### Recorded information ###
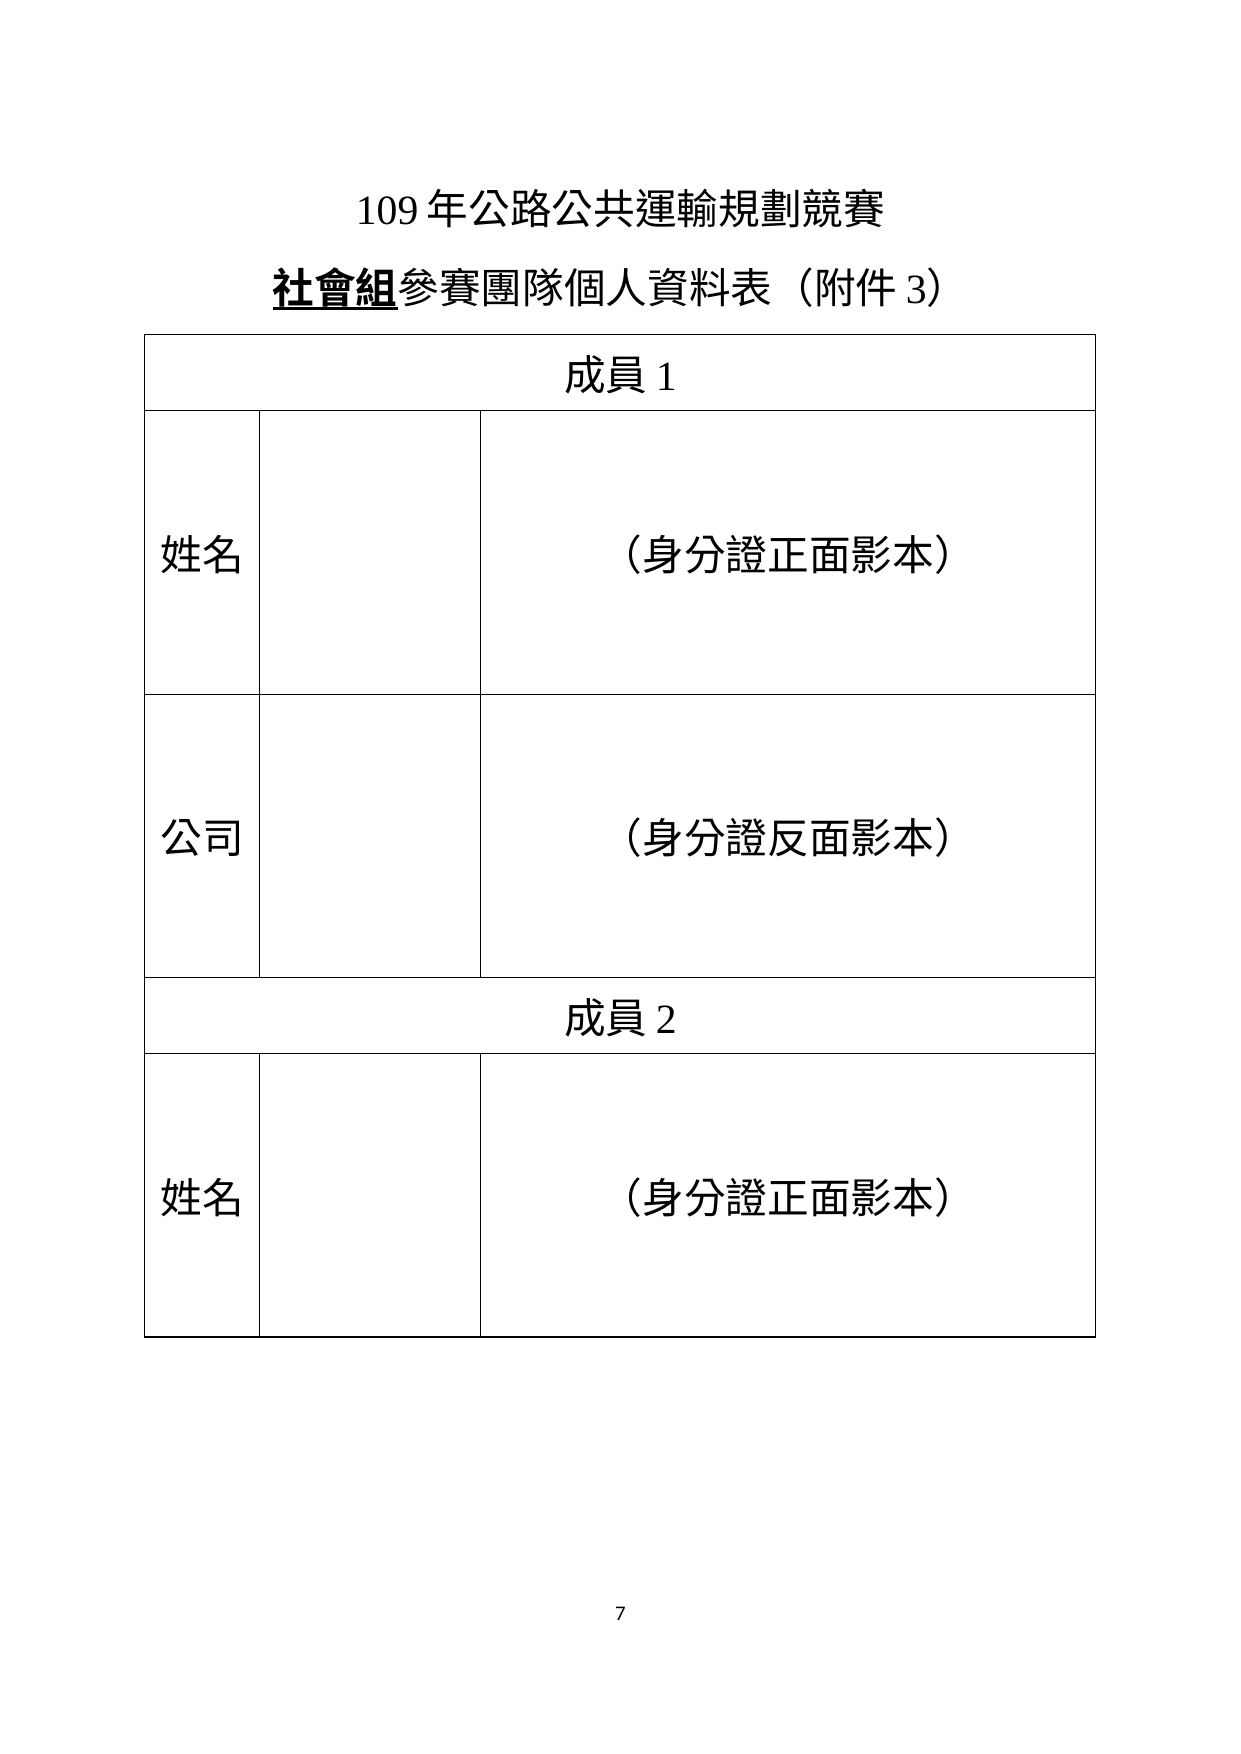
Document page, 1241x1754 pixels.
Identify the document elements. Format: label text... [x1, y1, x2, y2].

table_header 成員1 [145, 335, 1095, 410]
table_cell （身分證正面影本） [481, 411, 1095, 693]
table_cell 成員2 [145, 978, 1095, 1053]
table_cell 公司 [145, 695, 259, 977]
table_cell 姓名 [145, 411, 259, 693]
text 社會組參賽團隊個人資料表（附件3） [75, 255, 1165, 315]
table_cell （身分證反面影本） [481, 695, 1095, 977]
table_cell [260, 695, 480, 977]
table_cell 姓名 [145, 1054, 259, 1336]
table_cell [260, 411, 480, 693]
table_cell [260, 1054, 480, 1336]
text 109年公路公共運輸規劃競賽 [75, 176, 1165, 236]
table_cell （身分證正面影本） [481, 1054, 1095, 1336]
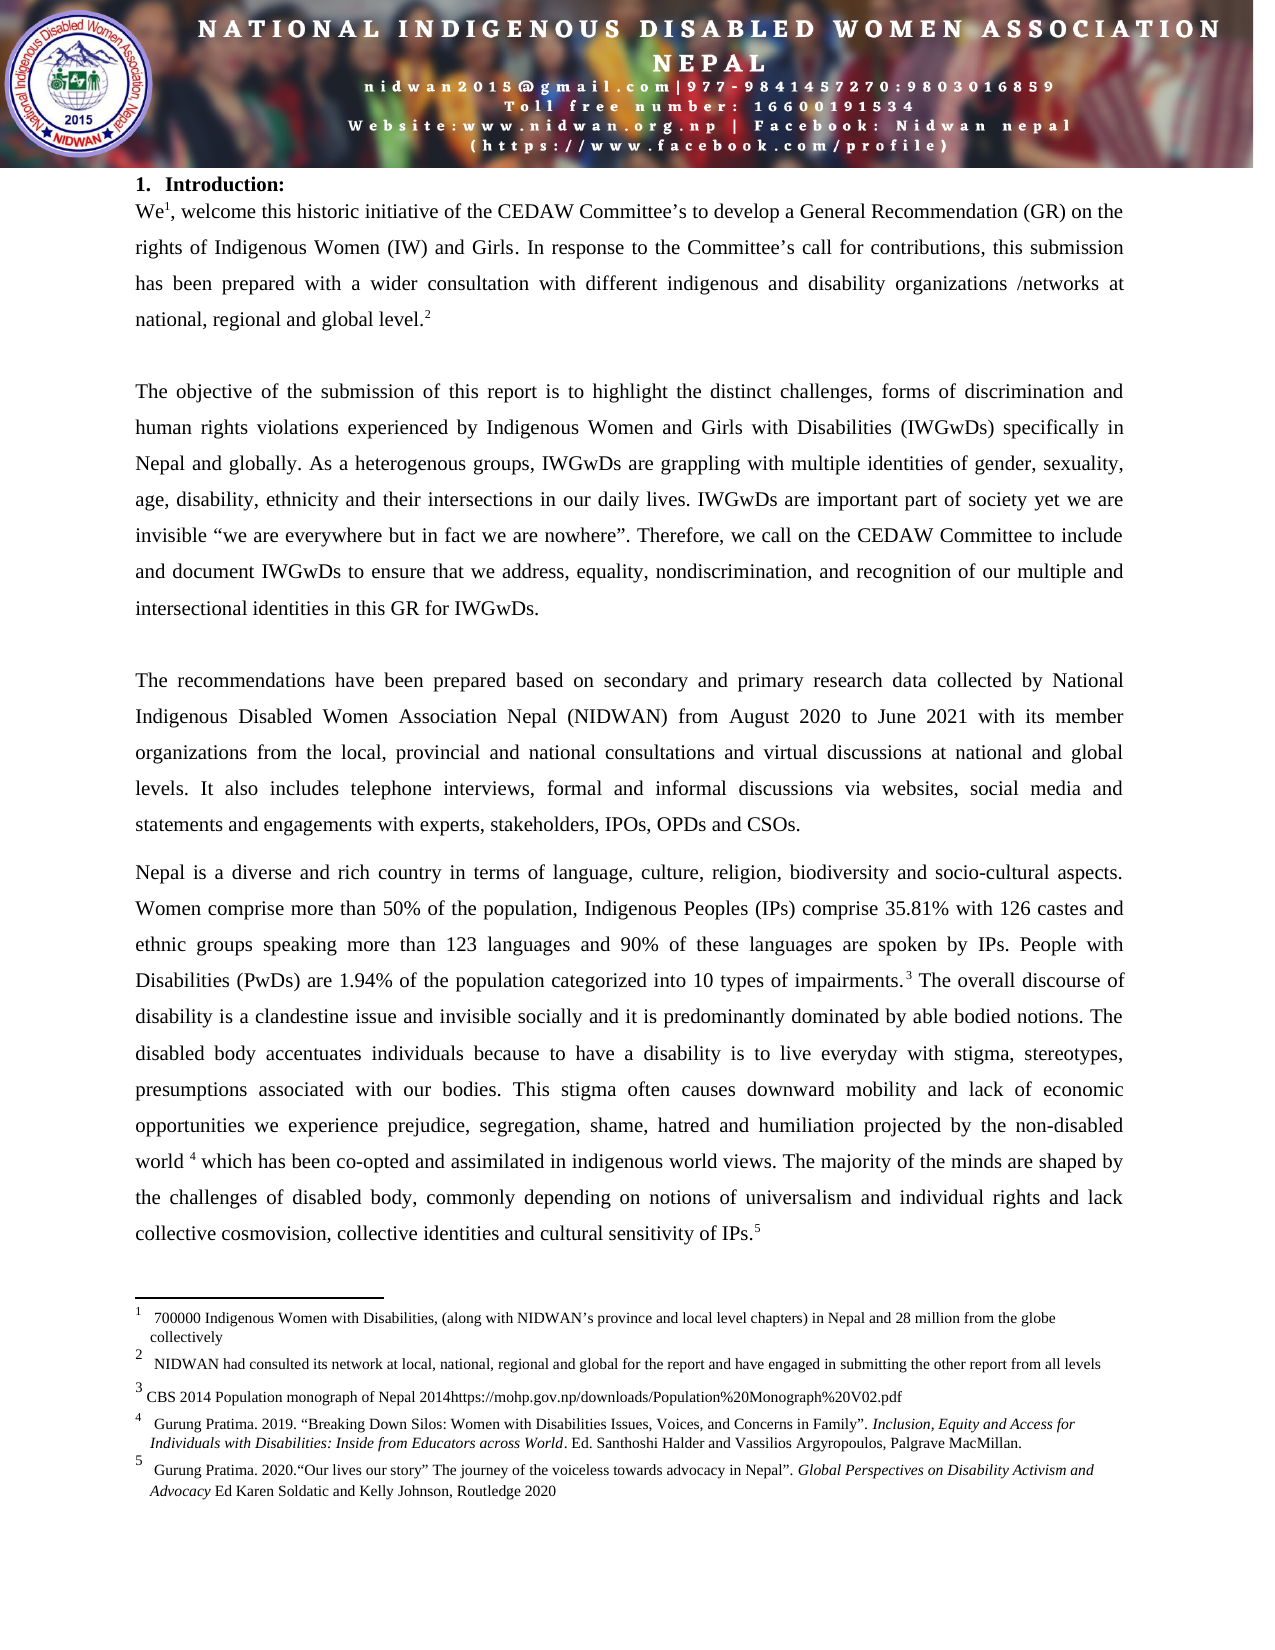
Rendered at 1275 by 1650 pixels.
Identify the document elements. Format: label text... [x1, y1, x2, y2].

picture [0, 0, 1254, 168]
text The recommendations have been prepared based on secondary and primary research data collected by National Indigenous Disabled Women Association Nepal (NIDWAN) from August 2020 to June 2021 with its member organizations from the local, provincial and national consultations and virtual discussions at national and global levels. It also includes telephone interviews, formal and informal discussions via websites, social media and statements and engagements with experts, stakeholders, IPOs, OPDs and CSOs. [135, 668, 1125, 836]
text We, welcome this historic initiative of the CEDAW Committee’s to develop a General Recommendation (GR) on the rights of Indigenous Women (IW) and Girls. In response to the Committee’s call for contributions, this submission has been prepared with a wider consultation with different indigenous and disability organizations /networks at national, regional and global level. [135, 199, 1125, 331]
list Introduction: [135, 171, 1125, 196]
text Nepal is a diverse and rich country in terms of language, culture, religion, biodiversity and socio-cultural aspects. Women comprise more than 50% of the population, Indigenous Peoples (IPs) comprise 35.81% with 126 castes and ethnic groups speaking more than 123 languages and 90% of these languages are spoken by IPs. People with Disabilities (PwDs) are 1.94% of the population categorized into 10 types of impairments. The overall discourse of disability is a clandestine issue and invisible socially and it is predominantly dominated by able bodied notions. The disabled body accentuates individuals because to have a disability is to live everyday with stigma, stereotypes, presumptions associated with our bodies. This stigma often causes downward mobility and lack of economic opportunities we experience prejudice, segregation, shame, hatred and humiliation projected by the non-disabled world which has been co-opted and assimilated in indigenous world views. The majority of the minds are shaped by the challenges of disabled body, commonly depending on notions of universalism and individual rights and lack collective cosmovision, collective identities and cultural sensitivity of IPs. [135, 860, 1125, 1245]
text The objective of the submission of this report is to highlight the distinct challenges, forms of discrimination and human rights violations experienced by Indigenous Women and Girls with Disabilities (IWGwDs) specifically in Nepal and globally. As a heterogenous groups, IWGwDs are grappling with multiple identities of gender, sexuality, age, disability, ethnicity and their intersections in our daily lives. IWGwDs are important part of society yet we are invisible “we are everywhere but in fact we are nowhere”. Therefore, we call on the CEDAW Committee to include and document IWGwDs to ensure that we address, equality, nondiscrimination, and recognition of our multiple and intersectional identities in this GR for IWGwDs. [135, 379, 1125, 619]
###
### Recorded information ###
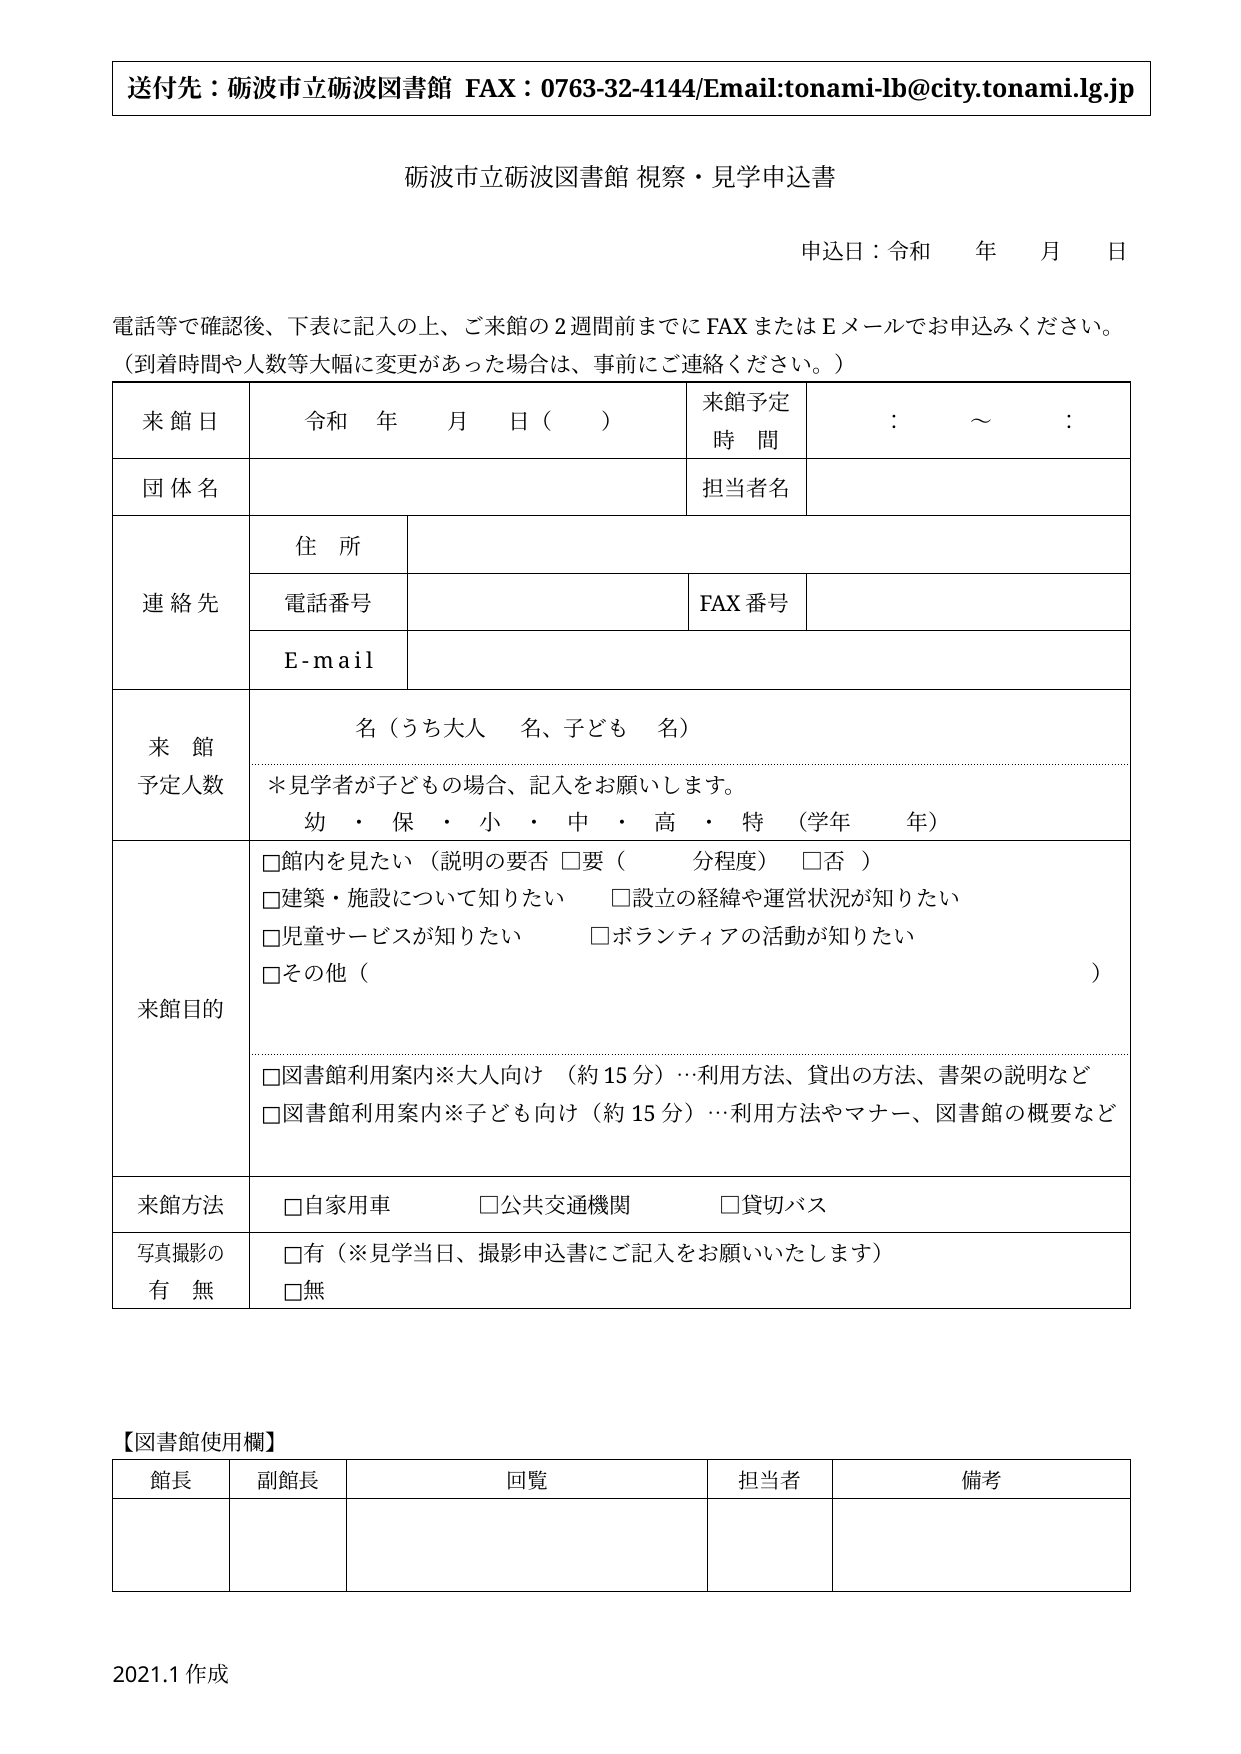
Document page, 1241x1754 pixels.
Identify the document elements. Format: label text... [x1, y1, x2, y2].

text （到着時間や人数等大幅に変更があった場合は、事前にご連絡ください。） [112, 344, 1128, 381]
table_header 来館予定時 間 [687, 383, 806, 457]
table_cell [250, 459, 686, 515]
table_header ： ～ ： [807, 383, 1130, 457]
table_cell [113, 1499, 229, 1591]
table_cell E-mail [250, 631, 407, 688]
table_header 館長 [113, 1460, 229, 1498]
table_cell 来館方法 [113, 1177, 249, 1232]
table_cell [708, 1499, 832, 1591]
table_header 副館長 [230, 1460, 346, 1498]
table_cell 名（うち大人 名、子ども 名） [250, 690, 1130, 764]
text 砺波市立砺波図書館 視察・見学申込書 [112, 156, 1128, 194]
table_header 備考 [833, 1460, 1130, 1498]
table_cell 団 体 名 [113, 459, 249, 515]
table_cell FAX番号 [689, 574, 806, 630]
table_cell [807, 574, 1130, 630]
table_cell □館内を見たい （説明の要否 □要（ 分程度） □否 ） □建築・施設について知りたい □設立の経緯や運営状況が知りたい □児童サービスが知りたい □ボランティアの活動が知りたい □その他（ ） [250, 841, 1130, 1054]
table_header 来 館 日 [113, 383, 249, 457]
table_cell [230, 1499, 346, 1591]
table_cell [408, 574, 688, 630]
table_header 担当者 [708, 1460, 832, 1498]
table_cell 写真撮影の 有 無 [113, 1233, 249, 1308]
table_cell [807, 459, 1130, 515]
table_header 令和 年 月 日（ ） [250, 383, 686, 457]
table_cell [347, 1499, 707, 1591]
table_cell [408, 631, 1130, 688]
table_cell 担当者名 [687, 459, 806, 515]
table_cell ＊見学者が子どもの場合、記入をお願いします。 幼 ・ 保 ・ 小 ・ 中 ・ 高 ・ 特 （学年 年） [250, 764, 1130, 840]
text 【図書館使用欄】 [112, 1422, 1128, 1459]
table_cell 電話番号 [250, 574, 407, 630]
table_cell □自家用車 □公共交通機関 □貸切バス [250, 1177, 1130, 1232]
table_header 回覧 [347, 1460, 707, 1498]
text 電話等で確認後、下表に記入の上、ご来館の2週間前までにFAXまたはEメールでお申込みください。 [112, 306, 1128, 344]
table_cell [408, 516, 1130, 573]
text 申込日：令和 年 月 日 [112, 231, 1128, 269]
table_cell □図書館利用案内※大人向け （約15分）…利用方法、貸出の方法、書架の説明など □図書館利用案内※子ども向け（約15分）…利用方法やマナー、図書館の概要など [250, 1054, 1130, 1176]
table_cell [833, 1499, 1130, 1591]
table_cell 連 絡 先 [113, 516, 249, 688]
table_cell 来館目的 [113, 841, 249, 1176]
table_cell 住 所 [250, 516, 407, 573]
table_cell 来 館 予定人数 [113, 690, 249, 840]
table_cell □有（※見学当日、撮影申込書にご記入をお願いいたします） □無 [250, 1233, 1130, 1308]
###
**Task goal:**
Those lines above that contain the string "身分證正面影本" should be returned.

**Written answer:**
table_cell （身分證正面影本） [481, 411, 1095, 693]
table_cell （身分證正面影本） [481, 1054, 1095, 1336]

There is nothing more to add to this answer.